There are a total of n courses you have to take, labeled from 0 to n - 1.

Some courses may have prerequisites, for example to take course 0 you have to 

first take course 1, which is expressed as a pair: [0,1]

Given the total number of courses and a list of prerequisite pairs, return the ordering 

of courses you should take to finish all courses.

There may be multiple correct orders, you just need to return one of them. If it is 

impossible to finish all courses, return an empty array.

For example:

2, [[1,0]]

There are a total of 2 courses to take. To take course 1 you should have finished 

course 0. So the correct course order is [0,1]

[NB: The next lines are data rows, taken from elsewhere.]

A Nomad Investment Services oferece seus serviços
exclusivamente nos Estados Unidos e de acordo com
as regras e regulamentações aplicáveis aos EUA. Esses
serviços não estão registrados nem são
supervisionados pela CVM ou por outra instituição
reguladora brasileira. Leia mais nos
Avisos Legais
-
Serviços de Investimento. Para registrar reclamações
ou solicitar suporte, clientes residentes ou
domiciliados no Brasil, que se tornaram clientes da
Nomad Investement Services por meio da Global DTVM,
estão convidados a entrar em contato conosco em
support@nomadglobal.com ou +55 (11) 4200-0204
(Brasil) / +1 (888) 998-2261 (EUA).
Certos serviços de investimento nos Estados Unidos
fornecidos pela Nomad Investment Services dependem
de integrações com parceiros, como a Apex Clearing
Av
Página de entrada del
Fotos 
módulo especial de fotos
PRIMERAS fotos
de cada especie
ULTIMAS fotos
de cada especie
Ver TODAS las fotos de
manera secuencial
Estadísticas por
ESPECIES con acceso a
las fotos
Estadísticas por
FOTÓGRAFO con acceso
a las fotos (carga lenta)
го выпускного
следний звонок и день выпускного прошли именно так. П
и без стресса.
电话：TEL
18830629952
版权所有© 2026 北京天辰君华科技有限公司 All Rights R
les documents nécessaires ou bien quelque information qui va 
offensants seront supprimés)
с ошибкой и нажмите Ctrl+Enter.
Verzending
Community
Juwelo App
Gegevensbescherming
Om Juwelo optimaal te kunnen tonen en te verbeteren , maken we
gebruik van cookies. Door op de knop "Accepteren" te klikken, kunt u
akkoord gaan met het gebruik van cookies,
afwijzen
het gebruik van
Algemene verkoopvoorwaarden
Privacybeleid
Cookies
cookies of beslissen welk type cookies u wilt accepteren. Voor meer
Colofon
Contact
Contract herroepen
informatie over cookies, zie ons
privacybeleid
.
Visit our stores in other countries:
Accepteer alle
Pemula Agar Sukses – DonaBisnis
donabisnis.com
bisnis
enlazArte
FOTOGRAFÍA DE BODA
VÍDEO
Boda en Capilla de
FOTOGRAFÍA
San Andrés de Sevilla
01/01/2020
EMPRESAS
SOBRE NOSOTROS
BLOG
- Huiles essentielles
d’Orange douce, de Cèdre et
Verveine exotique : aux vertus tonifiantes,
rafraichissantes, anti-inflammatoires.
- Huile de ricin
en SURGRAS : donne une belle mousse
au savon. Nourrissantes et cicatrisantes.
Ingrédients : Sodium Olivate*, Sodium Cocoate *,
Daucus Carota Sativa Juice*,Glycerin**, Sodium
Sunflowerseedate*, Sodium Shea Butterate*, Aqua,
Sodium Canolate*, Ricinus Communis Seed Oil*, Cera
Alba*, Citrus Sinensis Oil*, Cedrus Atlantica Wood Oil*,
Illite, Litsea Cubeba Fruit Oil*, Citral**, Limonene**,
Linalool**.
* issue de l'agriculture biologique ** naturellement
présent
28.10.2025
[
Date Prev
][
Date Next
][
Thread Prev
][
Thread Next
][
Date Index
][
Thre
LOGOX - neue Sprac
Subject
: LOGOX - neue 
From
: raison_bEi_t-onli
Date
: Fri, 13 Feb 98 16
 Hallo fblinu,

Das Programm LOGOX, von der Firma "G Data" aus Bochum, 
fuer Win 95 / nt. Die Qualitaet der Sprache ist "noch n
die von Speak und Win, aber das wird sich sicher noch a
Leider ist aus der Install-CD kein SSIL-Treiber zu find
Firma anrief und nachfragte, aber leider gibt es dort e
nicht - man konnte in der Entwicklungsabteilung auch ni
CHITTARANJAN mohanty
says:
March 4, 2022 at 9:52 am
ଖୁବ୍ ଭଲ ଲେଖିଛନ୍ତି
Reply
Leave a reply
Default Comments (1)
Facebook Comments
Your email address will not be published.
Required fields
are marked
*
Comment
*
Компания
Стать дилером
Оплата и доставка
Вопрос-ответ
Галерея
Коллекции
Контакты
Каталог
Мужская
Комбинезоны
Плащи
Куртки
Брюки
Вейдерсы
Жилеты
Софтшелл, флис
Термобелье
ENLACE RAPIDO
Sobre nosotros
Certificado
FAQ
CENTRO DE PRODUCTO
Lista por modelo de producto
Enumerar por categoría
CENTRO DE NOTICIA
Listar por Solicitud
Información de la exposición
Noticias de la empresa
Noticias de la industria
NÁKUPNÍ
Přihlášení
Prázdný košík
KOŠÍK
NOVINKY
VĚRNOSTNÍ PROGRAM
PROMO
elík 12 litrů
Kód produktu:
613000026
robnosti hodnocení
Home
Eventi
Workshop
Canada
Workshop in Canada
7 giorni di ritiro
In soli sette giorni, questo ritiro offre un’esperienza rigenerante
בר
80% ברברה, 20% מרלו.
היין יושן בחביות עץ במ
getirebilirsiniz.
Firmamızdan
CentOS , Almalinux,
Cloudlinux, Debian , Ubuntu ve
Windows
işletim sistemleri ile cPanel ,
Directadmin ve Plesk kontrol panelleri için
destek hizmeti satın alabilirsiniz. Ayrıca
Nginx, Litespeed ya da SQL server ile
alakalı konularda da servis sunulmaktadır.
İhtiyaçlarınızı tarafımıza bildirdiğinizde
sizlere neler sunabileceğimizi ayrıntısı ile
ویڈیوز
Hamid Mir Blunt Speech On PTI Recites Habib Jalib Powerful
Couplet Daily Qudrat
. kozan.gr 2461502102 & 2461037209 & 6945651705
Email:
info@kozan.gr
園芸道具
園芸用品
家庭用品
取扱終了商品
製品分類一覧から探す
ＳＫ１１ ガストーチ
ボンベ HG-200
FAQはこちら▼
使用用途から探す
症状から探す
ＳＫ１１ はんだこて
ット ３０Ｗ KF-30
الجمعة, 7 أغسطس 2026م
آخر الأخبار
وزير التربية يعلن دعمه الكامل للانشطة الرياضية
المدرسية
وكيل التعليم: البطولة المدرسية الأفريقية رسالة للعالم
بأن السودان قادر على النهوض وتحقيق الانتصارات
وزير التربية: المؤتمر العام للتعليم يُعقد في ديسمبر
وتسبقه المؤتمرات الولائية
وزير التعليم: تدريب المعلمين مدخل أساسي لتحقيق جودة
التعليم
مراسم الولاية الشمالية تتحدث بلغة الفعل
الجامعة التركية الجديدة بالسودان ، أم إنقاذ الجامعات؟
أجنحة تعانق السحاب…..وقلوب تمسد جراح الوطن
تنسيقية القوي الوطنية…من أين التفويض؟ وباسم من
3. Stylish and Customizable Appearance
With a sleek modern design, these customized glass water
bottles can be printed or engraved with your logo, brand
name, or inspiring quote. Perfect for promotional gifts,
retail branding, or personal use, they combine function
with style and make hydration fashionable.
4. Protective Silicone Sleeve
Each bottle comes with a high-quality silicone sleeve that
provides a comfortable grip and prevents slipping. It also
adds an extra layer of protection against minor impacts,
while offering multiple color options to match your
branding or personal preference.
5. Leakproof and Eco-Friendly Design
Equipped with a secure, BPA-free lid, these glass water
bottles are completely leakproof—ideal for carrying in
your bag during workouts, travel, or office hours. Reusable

4, [[1,0],[2,0],[3,1],[3,2]]

There are a total of 4 courses to take. To take course 3 you should have finished 

both courses 1 and 2. Both courses 1 and 2 should be taken after you finished course 

0. So one correct course order is [0,1,2,3]. Another correct ordering is[0,2,1,3].

与上一题不同的是，输出有向图的顺序。需要用一个数组存储队列弹出的元素。

public int[] findOrder(int numCourses, int[][] prerequisites) {
			int[] order=new int[numCourses];
	int len=prerequisites.length;
	if(prerequisites==null)
		throw new IllegalArgumentException("illegal prerequisites array");
	if(len==0){
		for(int i=0;i<numCourses;i++)
			order[i]=i;
		return order;
	}
	for(int i=0; i<len; i++)
		order[prerequisites[i][0]]++;
	Queue<Integer> queue = new LinkedList<Integer>();
	for(int i=0; i<numCourses; i++){
		if(order[i]==0)
			queue.add(i);
	}
	int numNoPre = queue.size();
	int[] result=new int[numCourses];
	int j=0;
	while(!queue.isEmpty()){
		int top = queue.poll();
		result[j++]=top;
		for(int i=0; i<len; i++){
			if(prerequisites[i][1]==top){
				order[prerequisites[i][0]]--;
				if(order[prerequisites[i][0]]==0){
					numNoPre++;
					queue.add(prerequisites[i][0]);
				}
			}
		}
	}
	if(numNoPre==numCourses)
		return result;
	else
		return new int[0];
}